WartaPendidikan.co.id, Muaro Jambi – Publik Jambi dihebohkan dengan kabar pengunduran diri massal belasan kepala sekolah (kepsek) di Kabupaten Muaro Jambi. Ironisnya, keputusan mundur berjemaah ini diambil hanya berselang dua hari setelah mereka resmi dilantik oleh pemerintah daerah setempat.
Berdasarkan data yang dihimpun, ada sekitar 11 kepala sekolah tingkat Sekolah Dasar (SD) dan Sekolah Menengah Pertama (SMP) yang kompak menyerahkan surat pengunduran diri mereka. Sontak, fenomena langka ini memicu spekulasi dan tanda tanya besar di tengah masyarakat.
“Iya benar, ada belasan kepala sekolah yang mengajukan pengunduran diri. Suratnya sudah masuk tak lama setelah proses pelantikan kemarin,” tulis laporan tersebut mengutip sumber internal terkait.
Diduga Akibat Penempatan Tak Sesuai Kabar yang beredar menyebutkan bahwa aksi mundur massal ini dipicu oleh ketidakpuasan para kepala sekolah terkait lokasi penempatan tugas yang baru. Banyak di antara mereka yang merasa jarak tempuh dari domisili menuju sekolah baru terlalu jauh dan tidak realistis untuk dijangkau sehari-hari.
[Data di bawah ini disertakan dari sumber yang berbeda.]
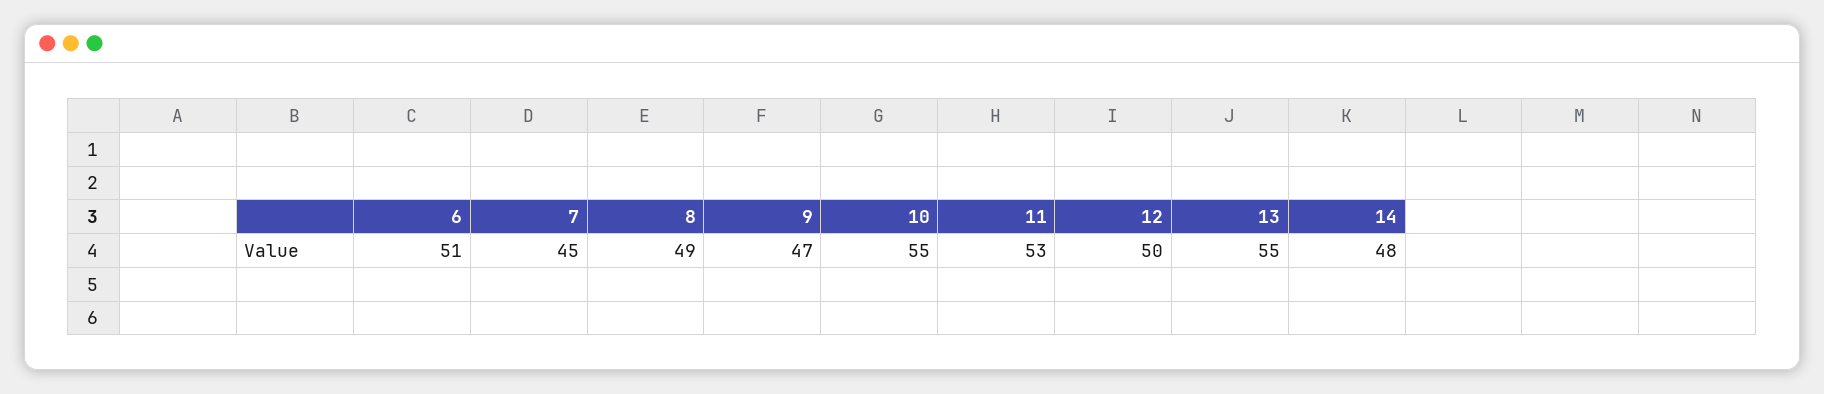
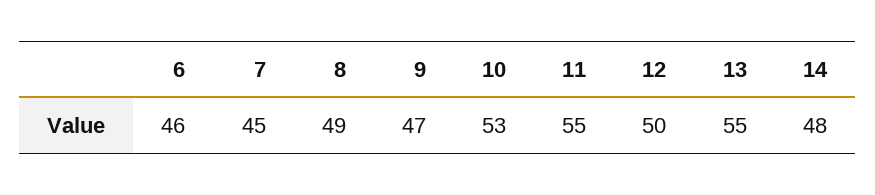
6: 51 -> 46
10: 55 -> 53
11: 53 -> 55

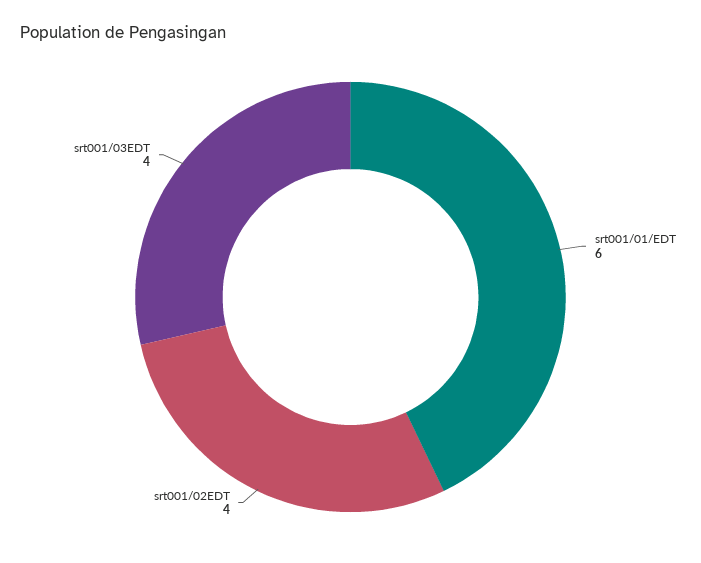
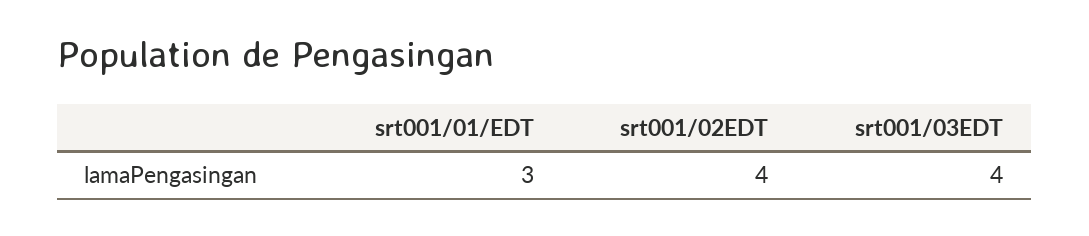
srt001/01/EDT: 6 -> 3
Selain masalah geografis, berembus kabar adanya miskomunikasi dalam proses pemetaan jabatan sebelum pelantikan digelar, sehingga memicu penolakan secara halus melalui jalur pengunduran diri ini.
Dinas Pendidikan Angkat Bicara Menanggapi kegaduhan tersebut, pihak Dinas Pendidikan dan Kebudayaan (Disdikbud) Kabupaten Muaro Jambi membenarkan adanya dinamika tersebut. Pihaknya saat ini tengah memanggil para kepala sekolah yang bersangkutan untuk melakukan klarifikasi dan mencari solusi terbaik.
“Kami sedang pelajari dan panggil satu per satu untuk mengetahui alasan pastinya. Kami ingin memastikan roda organisasi di sekolah-sekolah tersebut tidak terganggu,” ujar perwakilan pihak dinas.
Pemerintah daerah menyayangkan keputusan tersebut karena proses mutasi dan promosi sejatinya telah melalui pertimbangan matang berdasarkan kebutuhan pemerataan kualitas pendidikan di Muaro Jambi.
Ancam Kelancaran Aktivitas Sekolah Aksi mundur berjemaah ini dikhawatirkan dapat mengganggu stabilitas administrasi dan proses belajar mengajar di sekolah yang ditinggalkan. Terlebih, awal tahun ajaran baru dan beberapa agenda krusial sekolah menuntut kehadiran kepala sekolah definitif yang fokus.
Untuk mengantisipasi kekosongan jabatan, Dinas Pendidikan tengah menyiapkan skema penunjukan Pelaksana Tugas (Plt) sembari merapikan kembali proses penempatan kepala sekolah tersebut.
Didesak Evaluasi Total Insiden ini juga memantik reaksi dari berbagai pengamat pendidikan di Jambi. Badan Kepegawaian Daerah (BKD) dan Dinas Pendidikan didesak untuk melakukan evaluasi total terhadap sistem asesmen dan penempatan pejabat fungsional di lingkungan sekolah agar kejadian serupa tidak terulang kembali.
“Harus ada transparansi dan komunikasi dua arah sebelum pelantikan. Jangan sampai kebijakan penempatan justru kontraproduktif terhadap kinerja guru di lapangan,” pungkasnya.